Ismail Haniyeh, a Hamas political leader, and Marwan Abu Ras, a Hamas member and professor at Islamic University, were also injured. Ten others, all bystanders, were hurt in the strike and were taken from the scene by ambulances, Palestinian sources said.

Just hours after the attack Yassin said: "Days will prove that the assassination policy will not finish the Hamas. Hamas leaders wish to be martyrs and are not scared of death.

"Jihad will continue and the resistance will continue until we have victory, or we will be martyrs."

The strike came as Palestinian Prime Minister Mahmoud Abbas submitted his resignation. (Full story)

The Israel Defense Forces confirmed the attack, saying its air force struck a building "in which the terrorists leadership of Hamas headed by Sheik Ahmed Yassin was meeting to plan future attacks against Israelis. The IDF will continue to wage a relentless war against Hamas and other terror organizations."

Witnesses said the building where Abu Ras lives was hit with a missile fired from an F-16 warplane. There were also reports that the strike was carried out by helicopter gunships.

Yassin, Haniyeh and Abu Ras were meeting in the three-story building. The third floor was struck, but the three apparently were not on that level.

The wheelchair-bound Yassin is the highest-ranking Hamas official to be targeted by Israel since the group's military wing and Islamic Jihad claimed responsibility for the August 19 terrorist bus bombing in Jerusalem that killed 21 people.

Thousands of Palestinian Hamas supporters marched through the streets of Gaza City in support of Yassin, who suffered a hand injury.

Al-Aqsa Martyrs Brigades, a group linked to Palestinian Authority President Yasser Arafat's Fatah movement, published a leaflet in Gaza condemning the Israeli attack. In the leaflet, the group issued several messages. Al Aqsa:

• "Called for unity between all national and Islamic forces and to put aside all the disagreements between them.

• "Called for increase in military and jihad actions anywhere they can (inside Israel as well as in the occupied territories).

• "Target any and all political, military targets in Israel and achieve these goals wherever they may be.

• "Issued a warning to anyone who may harm or threaten Yasser Arafat."

Since the bus bombing, Israel has killed 12 Hamas figures and left another brain dead and on life support.

But the strikes against known Hamas figures have also left at least one Palestinian bystander dead and more than 50 injured.

Yassin released in prisoner swap deal

Hamas is a fundamentalist Islamic organization whose military wing, Izzedine al Qassam, has carried out attacks on Israeli civilian and military targets. Yassin founded the movement in 1987.

An Israeli court convicted Yassin in 1989 of ordering Hamas members to kidnap and kill two Israeli soldiers.

He was sentenced to life in prison, but was freed in 1997 under the terms of a deal arranged by the late King Hussein of Jordan, who asked Israel to release Yassin in exchange for two Israeli Mossad agents, who attempted to assassinate Khalid Mishaal, a Hamas leader in Jordan.

The Palestinian Authority has placed Yassin under house arrest on a number of occasions since his release, most recently in December, 2001, after a series of terror attacks that killed 25 Israelis.

That detention triggered demonstrations and clashes with Palestinian police.

-.-.-

__TO DO__
**a)** In the article on the strike against Yassin, copy the passage from "Thousands of Palestinian" up to and including "on life support.".
**b)** Translate this sentence from the article on the strike against Yassin into Spanish: "An Israeli court convicted Yassin in 1989 of ordering Hamas members to kidnap and kill two Israeli soldiers."

-.-.-

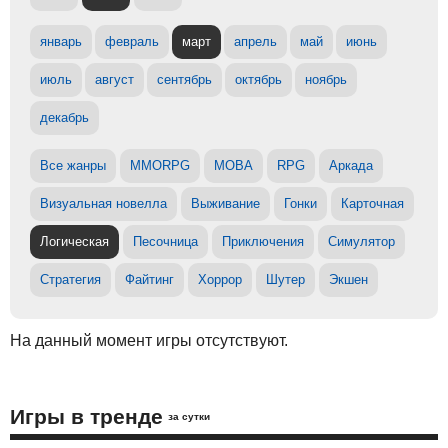
январь
февраль
март
апрель
май
июнь
июль
август
сентябрь
октябрь
ноябрь
декабрь
Все жанры
MMORPG
MOBA
RPG
Аркада
Визуальная новелла
Выживание
Гонки
Карточная
Логическая
Песочница
Приключения
Симулятор
Стратегия
Файтинг
Хоррор
Шутер
Экшен
На данный момент игры отсутствуют.
Игры в тренде
за сутки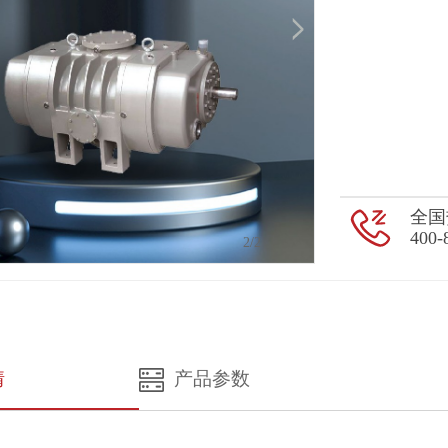
全国
400-
1
/2
情
产品参数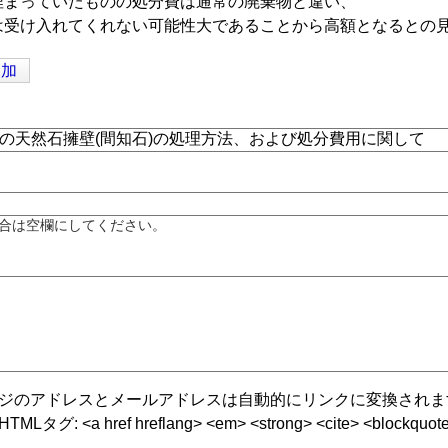
埋まっていたものの処分費は通常の廃棄物と違い、
は受け入れてくれない可能性大であることから高額となるとの
追加
合は空欄にしてください。
ジのアドレスとメールアドレスは自動的にリンクに変換されま
グ: <a href hreflang> <em> <strong> <cite> <blockquote cite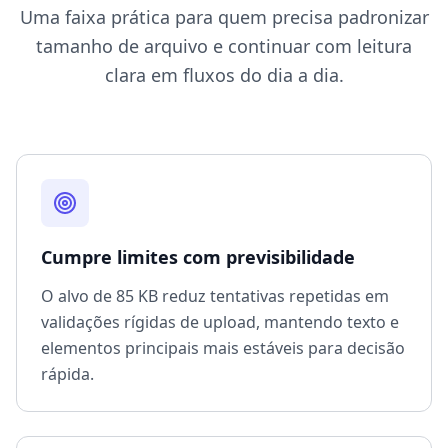
Uma faixa prática para quem precisa padronizar
tamanho de arquivo e continuar com leitura
clara em fluxos do dia a dia.
Cumpre limites com previsibilidade
O alvo de 85 KB reduz tentativas repetidas em
validações rígidas de upload, mantendo texto e
elementos principais mais estáveis para decisão
rápida.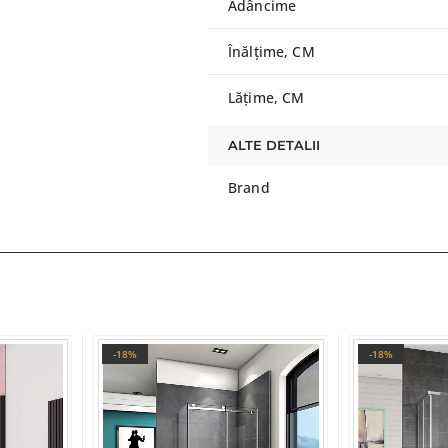
Adâncime
Înălțime, CM
Lățime, CM
ALTE DETALII
Brand
-18%
-18%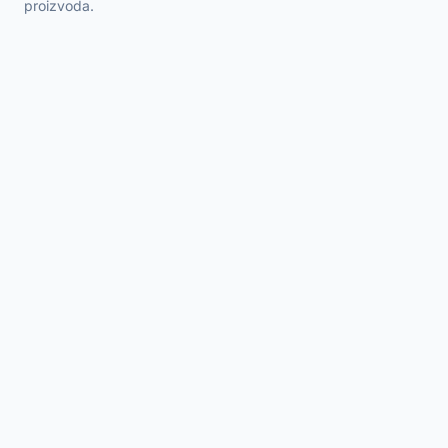
proizvoda.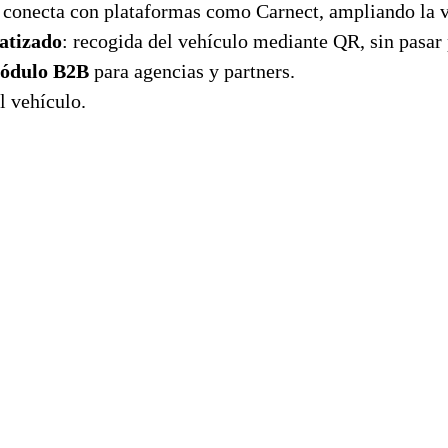
conecta con plataformas como Carnect, ampliando la vi
atizado
: recogida del vehículo mediante QR, sin pasar
ódulo B2B
para agencias y partners.
l vehículo.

-.-.-

__RESPONSES__
**a)**
Thousands of Palestinian Hamas supporters marched through the streets of Gaza City in support of Yassin, who suffered a hand injury.

Al-Aqsa Martyrs Brigades, a group linked to Palestinian Authority President Yasser Arafat's Fatah movement, published a leaflet in Gaza condemning the Israeli attack. In the leaflet, the group issued several messages. Al Aqsa:

• "Called for unity between all national and Islamic forces and to put aside all the disagreements between them.

• "Called for increase in military and jihad actions anywhere they can (inside Israel as well as in the occupied territories).

• "Target any and all political, military targets in Israel and achieve these goals wherever they may be.

• "Issued a warning to anyone who may harm or threaten Yasser Arafat."

Since the bus bombing, Israel has killed 12 Hamas figures and left another brain dead and on life support.

**b)** Un tribunal israelí condenó a Yassin en 1989 por ordenar a miembros de Hamás secuestrar y matar a dos soldados israelíes.